College of Life Sciences, Peking University, Beijing 100871, PR China; Department of Biosciences, PL 65, Viikinkaari 1, FI-00014 University of Helsinki, Finland.
Department of Biosciences, PL 65, Viikinkaari 1, FI-00014 University of Helsinki, Finland.
J Therm Biol. 2014 May;42:33-9. doi: 10.1016/j.jtherbio.2014.02.018. Epub 2014 Mar 7.

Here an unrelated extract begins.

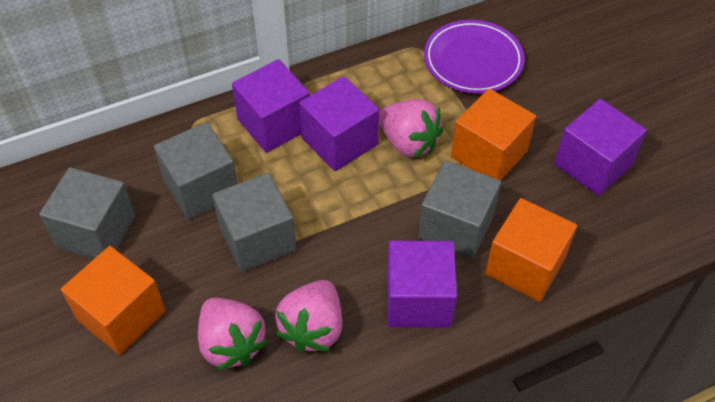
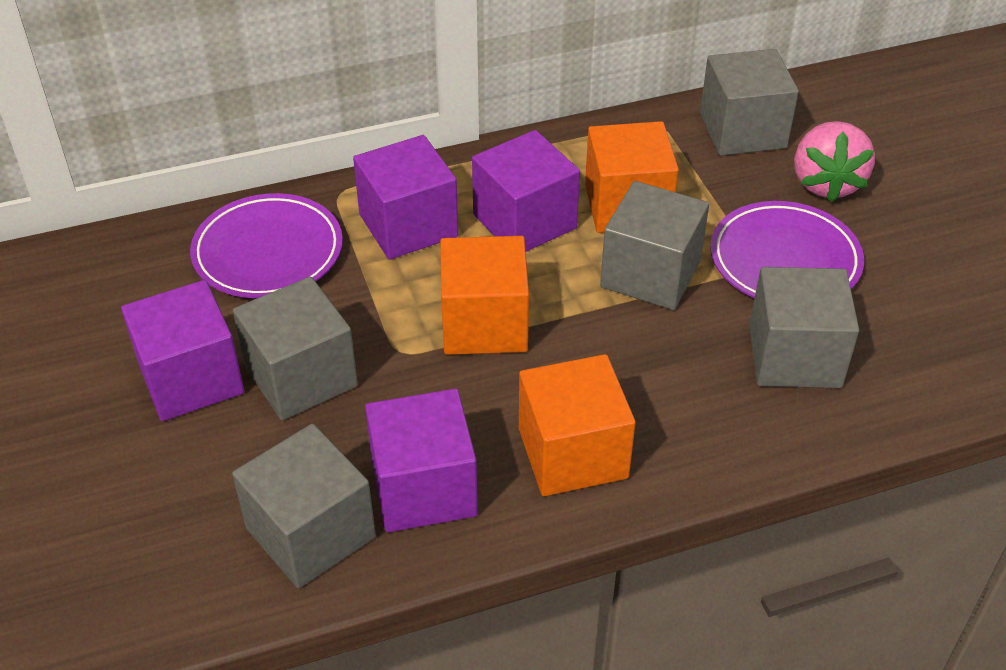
grey cube: 4 -> 5
pink strawberry: 3 -> 1
purple plate: 1 -> 2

Ambient temperature is an ubiquitous environmental factor affecting all organisms. Global climate change increases temperature variation and the frequency of extreme temperatures, which may pose challenges to ectotherms. Here, we examine phenotypic plasticity to temperature and genotypic effects on thermal tolerance in the Glanville fritillary butterfly (Melitaea cinxia). We found no significant difference in heat or cold tolerance in populations originating from a continental climate in China and from Finland with moderate temperature variation. Acclimation to large-amplitude temperature variation increased heat tolerance in both populations, but decreased cold tolerance and increased hsp70-2 expression in the Chinese population only. The latter result indicates a genotypic effect in the response to temperature variation. In the Finnish population, a non-synonymous SNP in the phosphoglucose isomerase (Pgi) gene was associated with heat knock-down time.
环境温度是影响所有生物体的无处不在的环境因素。全球气候变化增加了温度变化和极端温度的频率,这可能对变温动物构成挑战。在这里,我们研究了温度的表型可塑性和热耐受性的基因型效应在格氏萤叶甲蝴蝶(Melitaea cinxia)中。我们发现,来自中国大陆性气候和芬兰温和温度变化的种群在耐热性或耐寒性方面没有显著差异。对大振幅温度变化的驯化增加了两个种群的耐热性,但降低了耐寒性,并仅增加了中国种群的 hsp70-2 表达。后一结果表明对温度变化的响应存在基因型效应。在芬兰种群中,磷酸葡萄糖异构酶(Pgi)基因中的非同义 SNP 与热击倒时间有关。